While Caroline was speaking to Lynley—who, Barbara could only pray, was using the Voice upon her—Barbara went back to the files displaying the Christian names and the surname initials of the two men. It was time to take a deeper look at these, and she opened the first of them to the questionnaire. She began to read as Caroline Goldacre’s arguing voice came from the other room.

In short order, Barbara understood that Clare Abbott had indeed been speaking to married men about assignations they’d been having with women met over the Internet, and for their part, the men appeared to have been quite frank. The how, when, where, and why of it all revealed that for Bob T, it was “for laughs,” “for a bit of fun,” and “to get away from the ball and chain,” and for John S it was “because the wife won’t do what these birds’re willing to” and “because I’m not getting enough at home” and “because how many bloody headaches can one woman have in a month.” Both men indicated that having kids had put paid to romance, and for these reasons they had logged onto two different websites on which married individuals sought out other married individuals for no-questions-asked sex in hotels, in the open air, in the back of cars, in the ladies’ toilet of a Dorchester pub, in a relative’s house, in a garden shed, in a holiday caravan, and—in one case—in a pew at St. Peter’s Church here in Shaftesbury.

Caroline Goldacre came into the room. Stiffly, she handed the mobile to Barbara. She said, “I could have come earlier. I could have come directly Clare died and cleared out my belongings.”

“And you didn’t because . . . ?” Barbara said.

“I assumed that I would be needed to continue my work here till everything regarding Clare’s career and her death was handled.”

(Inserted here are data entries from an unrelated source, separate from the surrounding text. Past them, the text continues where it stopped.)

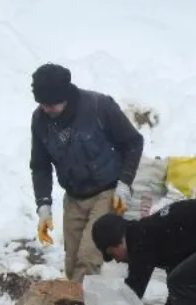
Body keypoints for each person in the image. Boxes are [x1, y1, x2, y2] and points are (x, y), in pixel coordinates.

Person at [30, 63, 144, 283]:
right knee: (72, 263)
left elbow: (133, 142)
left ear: (64, 95)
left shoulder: (99, 107)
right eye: (44, 104)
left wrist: (124, 183)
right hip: (74, 196)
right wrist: (43, 205)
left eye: (53, 104)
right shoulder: (40, 120)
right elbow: (40, 165)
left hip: (106, 191)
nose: (48, 109)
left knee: (88, 259)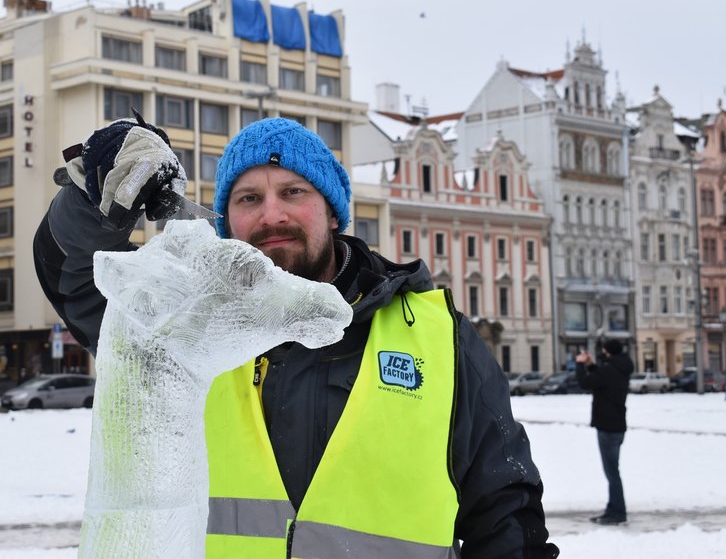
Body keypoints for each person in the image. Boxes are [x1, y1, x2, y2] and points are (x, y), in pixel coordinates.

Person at [34, 113, 559, 557]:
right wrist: (91, 190)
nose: (272, 214)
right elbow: (73, 277)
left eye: (292, 191)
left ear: (332, 210)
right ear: (225, 221)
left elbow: (504, 513)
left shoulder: (438, 336)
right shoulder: (182, 324)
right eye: (247, 198)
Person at [575, 340, 633, 525]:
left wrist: (579, 363)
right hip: (617, 425)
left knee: (612, 473)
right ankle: (614, 508)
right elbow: (600, 380)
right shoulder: (620, 367)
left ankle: (617, 512)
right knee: (613, 471)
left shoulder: (609, 370)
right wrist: (590, 365)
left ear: (607, 351)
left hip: (607, 427)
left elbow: (585, 383)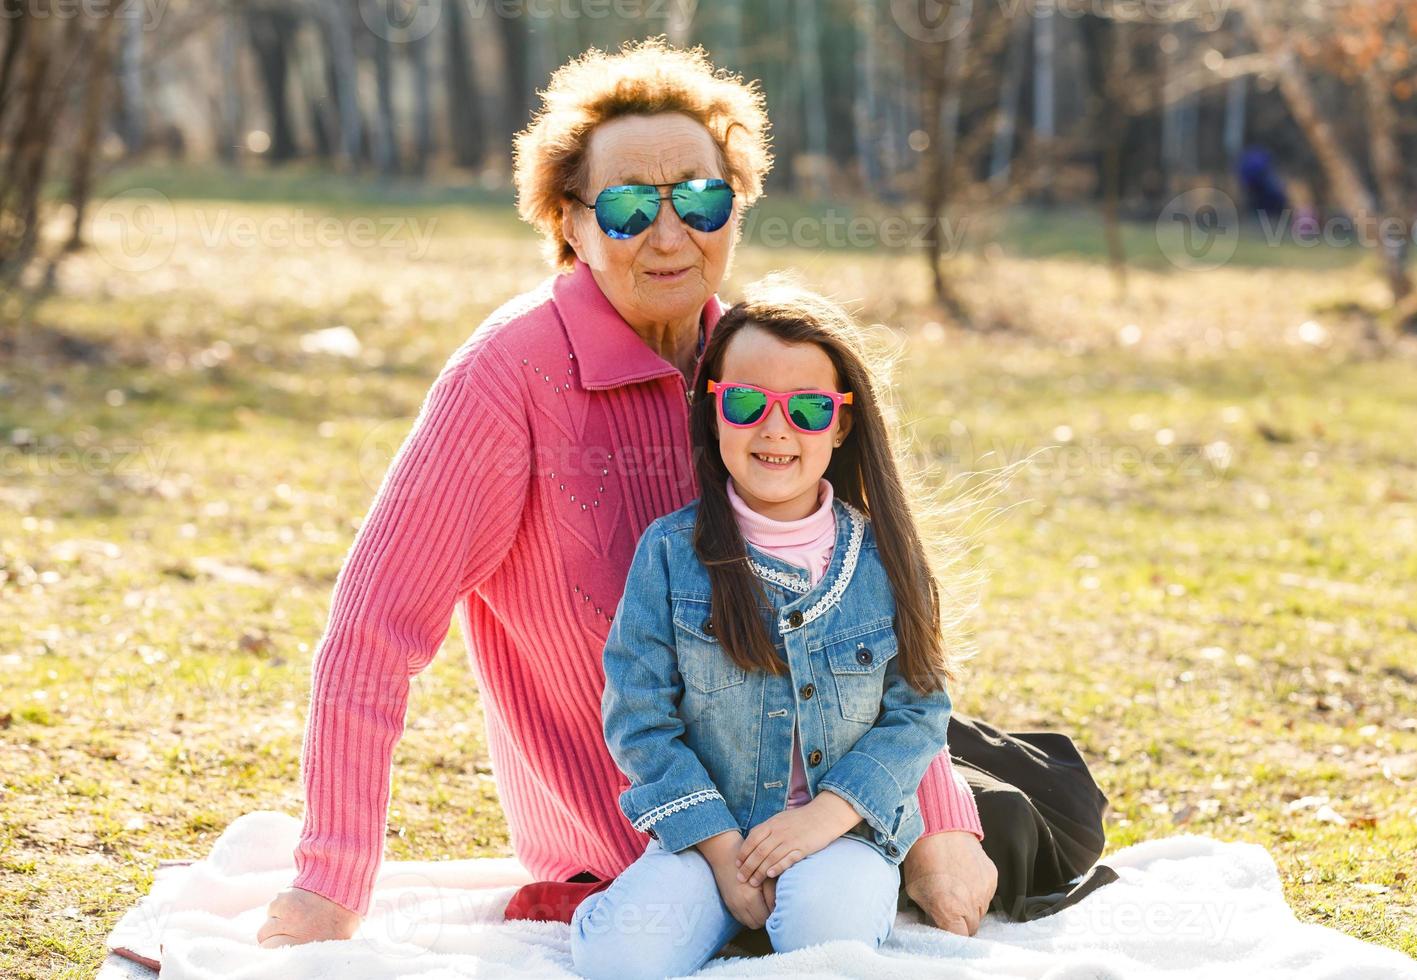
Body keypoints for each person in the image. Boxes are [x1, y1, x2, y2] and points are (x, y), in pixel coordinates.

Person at [258, 39, 1109, 951]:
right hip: (641, 831)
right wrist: (329, 884)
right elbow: (372, 630)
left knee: (1029, 818)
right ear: (569, 224)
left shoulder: (755, 369)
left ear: (734, 207)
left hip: (811, 785)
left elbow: (871, 613)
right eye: (627, 207)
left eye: (700, 199)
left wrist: (941, 823)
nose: (670, 236)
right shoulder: (507, 382)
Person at [570, 283, 956, 978]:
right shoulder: (670, 555)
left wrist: (824, 819)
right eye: (747, 404)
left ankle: (793, 915)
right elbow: (640, 719)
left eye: (806, 409)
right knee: (623, 959)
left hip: (841, 835)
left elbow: (918, 712)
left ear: (840, 424)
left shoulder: (885, 559)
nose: (775, 431)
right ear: (713, 408)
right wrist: (720, 851)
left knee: (823, 939)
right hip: (706, 837)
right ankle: (705, 916)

Barbara nodded. “Good of you, that.” And then into the mobile, “Sir?”

Lynley’s smooth baritone replied with, “I suggested a court order although I cautioned her that it’s not likely she’d be granted one in the midst of a police investigation inside the very premises she wishes to invade.”

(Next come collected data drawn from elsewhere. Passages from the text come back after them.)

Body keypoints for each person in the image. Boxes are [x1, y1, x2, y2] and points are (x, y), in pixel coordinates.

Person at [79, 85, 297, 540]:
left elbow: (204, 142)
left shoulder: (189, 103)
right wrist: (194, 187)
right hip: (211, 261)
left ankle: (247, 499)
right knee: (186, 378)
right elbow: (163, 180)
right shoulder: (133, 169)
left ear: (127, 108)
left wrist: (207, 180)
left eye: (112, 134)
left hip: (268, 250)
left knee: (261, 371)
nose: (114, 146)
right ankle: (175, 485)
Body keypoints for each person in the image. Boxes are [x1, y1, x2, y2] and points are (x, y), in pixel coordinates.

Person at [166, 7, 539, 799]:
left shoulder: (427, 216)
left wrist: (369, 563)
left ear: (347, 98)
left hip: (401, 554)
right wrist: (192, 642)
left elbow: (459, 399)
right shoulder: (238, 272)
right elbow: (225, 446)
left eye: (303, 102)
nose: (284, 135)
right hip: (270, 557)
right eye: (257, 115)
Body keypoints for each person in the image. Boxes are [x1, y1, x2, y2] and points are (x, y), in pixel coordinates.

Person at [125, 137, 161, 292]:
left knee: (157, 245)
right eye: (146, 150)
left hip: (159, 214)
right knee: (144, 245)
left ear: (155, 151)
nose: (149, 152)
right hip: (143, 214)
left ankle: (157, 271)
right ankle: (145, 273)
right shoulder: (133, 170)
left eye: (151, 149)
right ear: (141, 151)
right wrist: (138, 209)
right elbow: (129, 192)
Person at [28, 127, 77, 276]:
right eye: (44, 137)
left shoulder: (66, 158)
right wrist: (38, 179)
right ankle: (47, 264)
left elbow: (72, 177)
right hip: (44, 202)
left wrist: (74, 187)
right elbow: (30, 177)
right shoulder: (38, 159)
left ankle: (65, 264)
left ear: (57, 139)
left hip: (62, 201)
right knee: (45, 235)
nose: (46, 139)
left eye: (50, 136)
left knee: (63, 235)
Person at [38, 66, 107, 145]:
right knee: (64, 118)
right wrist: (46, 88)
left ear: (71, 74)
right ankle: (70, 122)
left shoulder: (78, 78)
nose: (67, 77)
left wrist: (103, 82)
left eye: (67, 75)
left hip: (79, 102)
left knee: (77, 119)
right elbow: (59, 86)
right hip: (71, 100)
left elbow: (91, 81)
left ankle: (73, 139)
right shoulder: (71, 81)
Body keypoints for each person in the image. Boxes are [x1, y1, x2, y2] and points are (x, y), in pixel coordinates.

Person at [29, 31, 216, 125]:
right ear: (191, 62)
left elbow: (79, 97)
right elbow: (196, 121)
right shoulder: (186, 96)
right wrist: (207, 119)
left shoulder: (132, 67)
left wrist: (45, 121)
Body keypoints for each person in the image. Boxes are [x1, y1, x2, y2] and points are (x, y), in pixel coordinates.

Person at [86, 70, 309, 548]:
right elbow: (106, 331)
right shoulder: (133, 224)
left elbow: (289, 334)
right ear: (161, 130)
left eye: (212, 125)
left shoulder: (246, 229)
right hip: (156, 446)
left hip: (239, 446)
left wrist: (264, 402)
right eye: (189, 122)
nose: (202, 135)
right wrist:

“Used that lingo, did we?” Barbara asked. “That lovely sentence structure of yours and all the rest?”

“I do what I can. As to this Lily Foster . . .” He went on to explain that this individual had played a trick upon Caroline concerning a memorial service dedicated to her dead son William. “You might want to enquire about that,” he said.

They rang off and Barbara turned to Caroline Goldacre, saying, “One Lily Foster, Ms. Goldacre. Can you enlighten me about her?”

HESTON

MIDDLESEX

Mercedes Garza lived not far from the magnificent neoclassical mansion of Osterley Park which had once, during the time that Robert Adam transformed it from a redbrick Tudor dwelling of the sixteenth century to the grand palace it became, rested deep in the countryside. Now it lay in the flight path of Heathrow Airport, and around its spacious grounds the suburbs of London consumed the once open land. The Garza home was in one of these suburbs not far from the park. It sat across the street from a collection of allotments in a state of autumnal disrepair.